Against the International XI in 1967-68 he took 6 for 31 in the first innings, but Derek Underwood responded with 15 wickets in the match for 43 runs and the International XI won easily. In single-innings matches against touring sides Fuard took the wickets of many prominent Test batsmen: Bill Lawry and Bob Simpson when the Australians visited in April 1961, Tom Graveney, Peter Parfitt, Ray Illingworth and Fred Titmus against MCC in October 1962, Norman O'Neill and Bob Cowper against the Australians in April 1964, Parfitt again, Mike Smith, John Murray and Jim Parks against MCC in October 1966, John Edrich against MCC in January 1969, and Doug Walters against the Australians in October that year. His last first-class wicket, in February 1970, was of Geoff Boycott.

Administrative career

He served as a cricket administrator, manager, curator, coach and national selector. He was manager and coach for Sri Lanka in the 1975 World Cup and assistant manager when Sri Lanka recorded their first win over a Test-playing nation during the 1979 World Cup. He also managed the team that won Sri Lanka's first Test victory, over India in September 1985, as well as the touring team to England in 1988.

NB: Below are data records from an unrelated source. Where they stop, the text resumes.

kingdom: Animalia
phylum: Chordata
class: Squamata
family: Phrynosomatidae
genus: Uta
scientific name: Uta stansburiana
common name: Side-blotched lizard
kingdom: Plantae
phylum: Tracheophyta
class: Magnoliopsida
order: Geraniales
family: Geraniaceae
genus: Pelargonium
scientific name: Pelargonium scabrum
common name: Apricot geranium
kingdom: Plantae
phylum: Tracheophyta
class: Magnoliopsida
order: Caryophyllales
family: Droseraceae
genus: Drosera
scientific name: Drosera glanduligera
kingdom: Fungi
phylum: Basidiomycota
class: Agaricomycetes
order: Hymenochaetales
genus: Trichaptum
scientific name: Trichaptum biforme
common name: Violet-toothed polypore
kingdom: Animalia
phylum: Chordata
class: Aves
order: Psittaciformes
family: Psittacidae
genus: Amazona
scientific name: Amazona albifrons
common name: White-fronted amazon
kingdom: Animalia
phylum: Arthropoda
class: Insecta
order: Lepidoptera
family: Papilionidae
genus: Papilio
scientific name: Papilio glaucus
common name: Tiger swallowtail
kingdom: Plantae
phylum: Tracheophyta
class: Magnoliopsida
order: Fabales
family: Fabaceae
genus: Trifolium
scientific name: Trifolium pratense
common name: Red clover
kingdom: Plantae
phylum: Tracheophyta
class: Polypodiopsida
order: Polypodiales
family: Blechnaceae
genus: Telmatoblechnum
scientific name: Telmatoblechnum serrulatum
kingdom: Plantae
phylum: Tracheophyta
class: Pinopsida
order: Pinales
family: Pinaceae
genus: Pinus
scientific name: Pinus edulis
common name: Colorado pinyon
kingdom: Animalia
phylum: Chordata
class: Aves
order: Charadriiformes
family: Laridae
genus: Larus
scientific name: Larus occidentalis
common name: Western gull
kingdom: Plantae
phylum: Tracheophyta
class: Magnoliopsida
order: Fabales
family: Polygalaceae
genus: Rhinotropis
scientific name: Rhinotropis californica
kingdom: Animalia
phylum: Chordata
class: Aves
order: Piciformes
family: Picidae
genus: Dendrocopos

A forceful man, he was one of the principal administrators behind the successful push for Sri Lanka's admission to Test status. However, he could be difficult, and he made enemies as well as admirers. He was behind the appointment of two of the selectors for Ceylon's first-ever tour of England in 1968. The government was already reluctant to come up with the money to support the two-month tour, and when Fuard's two selectors chose themselves and Fuard in the touring team and omitted some prominent players, the resultant uproar among the cricket fraternity led the government to cancel the tour.
In his last years he suffered from kidney failure and eventually blindness.